Purpose: The estimation of prognosis and life expectancy is critical in the care of patients with advanced cancer. To aid clinical decision making, we build a prognostic strategy combining a machine learning (ML) model with explainable artificial intelligence to predict 1-year survival after palliative radiotherapy (RT) for bone metastasis.

Materials and methods: Data collected in the multicentric PRAIS trial were extracted for 574 eligible adults diagnosed with metastatic cancer. The primary end point was the overall survival (OS) at 1 year (1-year OS) after the start of RT. Candidate covariate predictors consisted of 13 clinical and tumor-related pre-RT patient characteristics, seven dosimetric and treatment-related variables, and 45 pre-RT laboratory variables. ML models were developed and internally validated using the Python package. The effectiveness of each model was evaluated in terms of discrimination. A Shapley Additive Explanations (SHAP) explainability analysis to infer the global and local feature importance and to understand the reasons for correct and misclassified predictions was performed.
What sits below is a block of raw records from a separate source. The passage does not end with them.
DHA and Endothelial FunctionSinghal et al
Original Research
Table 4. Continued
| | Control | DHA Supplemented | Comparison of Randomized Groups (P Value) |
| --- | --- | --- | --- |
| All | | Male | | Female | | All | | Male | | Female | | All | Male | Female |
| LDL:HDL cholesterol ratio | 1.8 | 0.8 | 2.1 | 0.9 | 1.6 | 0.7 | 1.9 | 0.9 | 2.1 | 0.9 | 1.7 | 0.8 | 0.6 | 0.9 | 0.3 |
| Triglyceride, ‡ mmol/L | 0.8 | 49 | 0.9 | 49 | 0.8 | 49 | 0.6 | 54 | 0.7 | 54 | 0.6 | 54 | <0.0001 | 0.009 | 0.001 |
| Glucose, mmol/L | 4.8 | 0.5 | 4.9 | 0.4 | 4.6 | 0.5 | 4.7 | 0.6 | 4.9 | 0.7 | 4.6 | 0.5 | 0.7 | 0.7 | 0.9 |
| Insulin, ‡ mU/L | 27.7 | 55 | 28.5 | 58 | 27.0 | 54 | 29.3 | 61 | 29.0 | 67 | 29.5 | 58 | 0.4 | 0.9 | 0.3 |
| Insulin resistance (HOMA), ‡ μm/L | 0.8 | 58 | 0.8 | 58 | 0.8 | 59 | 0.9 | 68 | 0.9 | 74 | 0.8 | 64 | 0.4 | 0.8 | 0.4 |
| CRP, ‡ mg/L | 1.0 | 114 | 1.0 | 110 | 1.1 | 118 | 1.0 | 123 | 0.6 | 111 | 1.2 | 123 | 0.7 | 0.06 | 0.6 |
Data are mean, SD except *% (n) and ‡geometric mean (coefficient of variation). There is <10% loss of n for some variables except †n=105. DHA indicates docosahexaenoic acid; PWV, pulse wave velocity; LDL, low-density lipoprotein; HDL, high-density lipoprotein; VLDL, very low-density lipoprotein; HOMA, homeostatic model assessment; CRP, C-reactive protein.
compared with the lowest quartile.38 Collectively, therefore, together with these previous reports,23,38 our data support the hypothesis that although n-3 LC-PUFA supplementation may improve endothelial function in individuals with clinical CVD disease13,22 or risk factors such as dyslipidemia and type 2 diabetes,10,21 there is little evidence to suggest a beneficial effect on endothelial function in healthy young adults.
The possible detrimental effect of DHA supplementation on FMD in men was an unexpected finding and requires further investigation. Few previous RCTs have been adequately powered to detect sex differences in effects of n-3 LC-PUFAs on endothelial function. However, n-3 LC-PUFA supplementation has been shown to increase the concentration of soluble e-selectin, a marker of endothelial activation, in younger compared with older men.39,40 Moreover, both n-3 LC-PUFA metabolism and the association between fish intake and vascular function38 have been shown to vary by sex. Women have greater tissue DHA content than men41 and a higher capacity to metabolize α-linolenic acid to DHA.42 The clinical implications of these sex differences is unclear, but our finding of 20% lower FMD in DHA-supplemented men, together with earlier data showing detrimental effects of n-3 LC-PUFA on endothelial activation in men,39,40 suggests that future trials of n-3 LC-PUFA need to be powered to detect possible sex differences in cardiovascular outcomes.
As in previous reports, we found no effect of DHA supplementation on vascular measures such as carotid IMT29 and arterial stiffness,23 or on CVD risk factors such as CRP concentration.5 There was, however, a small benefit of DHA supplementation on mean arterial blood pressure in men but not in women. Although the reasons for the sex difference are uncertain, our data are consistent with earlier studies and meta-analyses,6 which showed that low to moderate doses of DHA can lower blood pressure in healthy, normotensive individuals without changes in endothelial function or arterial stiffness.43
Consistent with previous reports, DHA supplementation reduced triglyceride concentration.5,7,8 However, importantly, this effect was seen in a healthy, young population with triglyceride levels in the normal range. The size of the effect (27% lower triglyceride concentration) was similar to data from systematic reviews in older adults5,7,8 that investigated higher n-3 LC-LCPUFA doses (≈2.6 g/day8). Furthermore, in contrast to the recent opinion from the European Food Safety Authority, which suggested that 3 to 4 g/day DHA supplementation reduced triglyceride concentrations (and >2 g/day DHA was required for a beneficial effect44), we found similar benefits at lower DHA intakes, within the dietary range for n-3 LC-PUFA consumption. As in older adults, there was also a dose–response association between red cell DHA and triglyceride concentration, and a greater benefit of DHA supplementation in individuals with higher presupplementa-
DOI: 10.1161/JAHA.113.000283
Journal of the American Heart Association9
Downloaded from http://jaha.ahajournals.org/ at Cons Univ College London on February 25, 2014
Results: The best-performing model for the classification of 1-year OS was the extreme gradient boosting algorithm, with AUC and F1-score values equal to 0.805 and 0.802, respectively. The SHAP technique revealed that higher chance of 1-year survival is associated with low values of interleukin-8, higher values of hemoglobin and lymphocyte count, and the nonuse of steroids.

Conclusion: An explainable ML approach can provide a reliable prediction of 1-year survival after RT in patients with advanced cancer. The implementation of SHAP analysis provides an intelligible explanation of individualized risk prediction, enabling oncologists to identify the best strategy for patient stratification and treatment selection.